COLUMBIA— Clyde Hyler III, 24, sat slumped in his chair.
But before he could go to prison — and before the case could finally be put to bed — he had to hear from members of Flores-Ramirez's family, who gave statements in front of Boone County Circuit Judge Gary Oxenhandler on Monday afternoon during Hyler's final hearing. Oxenhandler sentenced him to the 20 years previously recommended.
First to speak was Flores-Ramirez's brother, Miguel Flores. Their brother, Alejandro Flores, had been stabbed to death in 2006; his killer had received a 20-year sentence and now walks free, he said. Miguel Flores didn't want the same to happen with Hyler.
Flores-Ramirez's son, Chazare Wiyrick, 11, haltingly read a statement about his father written front-and-back on a piece of notebook paper he'd titled "TRIAL PAPER" in block letters. His hands shook a bit as he read.

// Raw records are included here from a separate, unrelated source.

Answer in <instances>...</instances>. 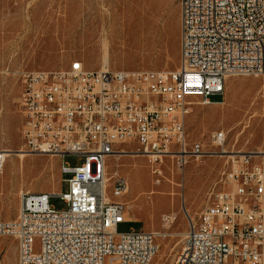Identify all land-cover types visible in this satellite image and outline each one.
Returning a JSON list of instances; mask_svg holds the SVG:
<instances>
[{
    "label": "built area",
    "instance_id": "obj_1",
    "mask_svg": "<svg viewBox=\"0 0 264 264\" xmlns=\"http://www.w3.org/2000/svg\"><path fill=\"white\" fill-rule=\"evenodd\" d=\"M180 66L172 72L89 71L78 60L62 71L23 75L22 138L30 154L59 156L66 193H23L13 222L0 236L17 239L18 264H152L159 253L151 232L118 233L127 219L122 201L130 182L116 155H144L154 163L176 158L185 168L207 154L188 141L192 100L218 105L230 77L264 76V0H179ZM227 133L212 135L225 151ZM136 145V152L119 146ZM11 152L0 150V174ZM66 156L84 159L73 167ZM228 158L196 221L188 216L187 257L173 264H264V151ZM160 174L159 171H155ZM159 183V182H158ZM68 209L59 212L51 199ZM115 199V200H113ZM176 216H163L173 223Z\"/></svg>",
    "mask_w": 264,
    "mask_h": 264
},
{
    "label": "rangeland",
    "instance_id": "obj_2",
    "mask_svg": "<svg viewBox=\"0 0 264 264\" xmlns=\"http://www.w3.org/2000/svg\"><path fill=\"white\" fill-rule=\"evenodd\" d=\"M180 18L179 0H0V150L13 154L0 174V222L16 219L21 194L66 193L64 180L71 177H62L59 156L26 151L20 103L23 75L66 70L76 60L87 70L101 69L104 41H113L114 31L126 48L113 41L107 64L111 70L175 71L180 66ZM263 94L264 76H239L227 79L223 102L227 107H205L200 100H192L188 141L200 142L207 155L189 161L185 168L179 167L176 158H166L162 164L141 154L109 159V176L118 169L130 182V193L122 201L127 208L133 204L128 209L132 220L117 231L158 234L160 249L152 264H173L184 243L188 216L198 219L209 192L228 167L227 156L264 151V121L250 143V134L244 136L251 129L245 124L252 122L251 114L264 100ZM221 131L227 133L229 155L213 144L212 135ZM119 149L136 152V145ZM20 150L28 154L23 161L14 155ZM64 161L76 167L84 159L66 156ZM173 190L174 199L168 196ZM51 204L59 212L68 209L59 197L52 198ZM164 215L176 216V220L165 223ZM18 257L17 239L0 236V264H18Z\"/></svg>",
    "mask_w": 264,
    "mask_h": 264
},
{
    "label": "bare ground",
    "instance_id": "obj_3",
    "mask_svg": "<svg viewBox=\"0 0 264 264\" xmlns=\"http://www.w3.org/2000/svg\"><path fill=\"white\" fill-rule=\"evenodd\" d=\"M111 37L112 40L115 42V40H118L119 37V34L116 35V31L112 32L111 34ZM113 41H111L109 38H106L105 41H104V56H103V67L102 69L105 70L107 68V64L109 63V58H110V55H111V51L113 50ZM118 43L120 44V46L122 48H126V44H124L123 41H119L118 40ZM263 88V86H262ZM263 98H264V94H263ZM247 101V100H246ZM258 109L255 110L251 116H253V120H257L256 123L252 120L251 123H246L245 125H250V130L249 131H246L245 135L244 136H247L250 134V139H249V143L252 141V139L255 137L257 131H258V128L259 126L261 125V122L264 121V100L262 102H259V104L257 105ZM240 111L242 112V109H240ZM247 117V116H246ZM243 123L240 122L239 125H242ZM247 127V126H246ZM252 134V135H251ZM122 152H124L125 150L123 149H120ZM224 150L225 151H228L226 147H224ZM260 152H263V151H260ZM237 154V153H235ZM13 154L10 153L9 154V157H11ZM15 156L18 157V159L20 161H23L27 156L28 154L24 151V150H20L18 151L16 154H14ZM133 158L137 155H131ZM117 157V160H118V157H120V155H116ZM183 174V173H182ZM1 175H3V172L1 173ZM182 184V183H181ZM182 187V186H180ZM172 189V188H171ZM21 194V193H20ZM168 196H171L173 199L177 196L175 190L171 191L170 194H168ZM135 206H138V205H135ZM133 207V204H131L129 206V208H132ZM128 208V209H129ZM133 210V209H132ZM138 211V210H137ZM140 212V211H139ZM188 212V211H187ZM138 213V212H137ZM133 215V214H132ZM158 235V234H157ZM183 235V234H182ZM185 237H184V240H187V233L184 234ZM180 257H187V248H185V241L184 243L182 244L181 246V249H180Z\"/></svg>",
    "mask_w": 264,
    "mask_h": 264
},
{
    "label": "crops",
    "instance_id": "obj_4",
    "mask_svg": "<svg viewBox=\"0 0 264 264\" xmlns=\"http://www.w3.org/2000/svg\"><path fill=\"white\" fill-rule=\"evenodd\" d=\"M102 69V68H101ZM100 69H98V70H89V71H99ZM226 85H227V81H226ZM219 98H221V97H219ZM225 101V96L223 97V98H221V100L220 101H218V104H222L223 106H225V107H227V104H225V103H223ZM248 152V151H247ZM132 220V218H131V214H130V212L128 211V213H127V219H126V222H130ZM125 222V223H126Z\"/></svg>",
    "mask_w": 264,
    "mask_h": 264
}]
</instances>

Flores-Ramirez's other son, Trayton Wiyrick, 10, had his own piece of notebook paper. "I don't know why they had to take his life away," he read.
Eight of Flores-Ramirez's family members were in attendance. But they weren't the only ones to speak — members of Hyler's family showed up too.
Oxenhandler allowed defense counsel Kevin O'Brien to call Hyler's sister, Kimberly Hyler, to the stand.
Kimberly Hyler, 25, tearfully remembered how their aunt had been murdered when Clyde Hyler was 3 — possibly by a family member, her mother thought. They didn't get to have a normal childhood, Kimberly Hyler said, and her "baby brother" didn't have a father figure growing up.
Assistant Prosecuting Attorney Steven Berry asked Kimberly Hyler if she knew her brother had provided the gun that killed Flores-Ramirez. She paused before she said, "No."
According to previous Missourian reports, on Aug. 21, 2008, Hyler and Antoine Harris, 32, of Columbia, killed Flores-Ramirez and wounded another man as the result of a drug set-up in which the victims were to be robbed. Police said Flores-Ramirez and Javier Perdoza, 23, thought they were going to buy drugs from Hyler.
Harris pleaded guilty to second-degree murder and first-degree assault. Berry has said a trial would have shown that Harris was the shooter.
Hyler would have the final word during his last hearing. He turned in his seat and apologized to Flores-Ramirez's family, saying that he'd put himself "in a bad situation." He occasionally made eye contact, but they never stopped looking at him.
Hyler directly apologized to Flores-Ramirez's sons, and, for a moment, seemed to lose his words.
"I'd just like to say to y'all — I deeply apologize," he said, eyes down.
"Thank you," Kena Flores, Flores-Ramirez's sister-in-law, said quietly.
After Hyler's hearing ended — and his 20 year sentence had been cemented — he gave a sad wink to his family as the bailiffs led him away. Kena Flores rushed to Hyler's sister and the two hugged.
The Hyler and Flores-Ramirez families then mingled outside the courtroom and commiserated — about the family they'd lost, about what it was like to lose a loved one.
"Are you Chazare?" Kimberly Hyler asked Flores-Ramirez's 11-year-old son. Chazare nodded.
"Nice to meet you," she said, eyes rimmed with tears. "Give me a hug." The two embraced. Chazare wore a white shirt emblazoned with his father's picture and the words In Loving Memory, and he pressed his head into Kimberly Hyler's stomach.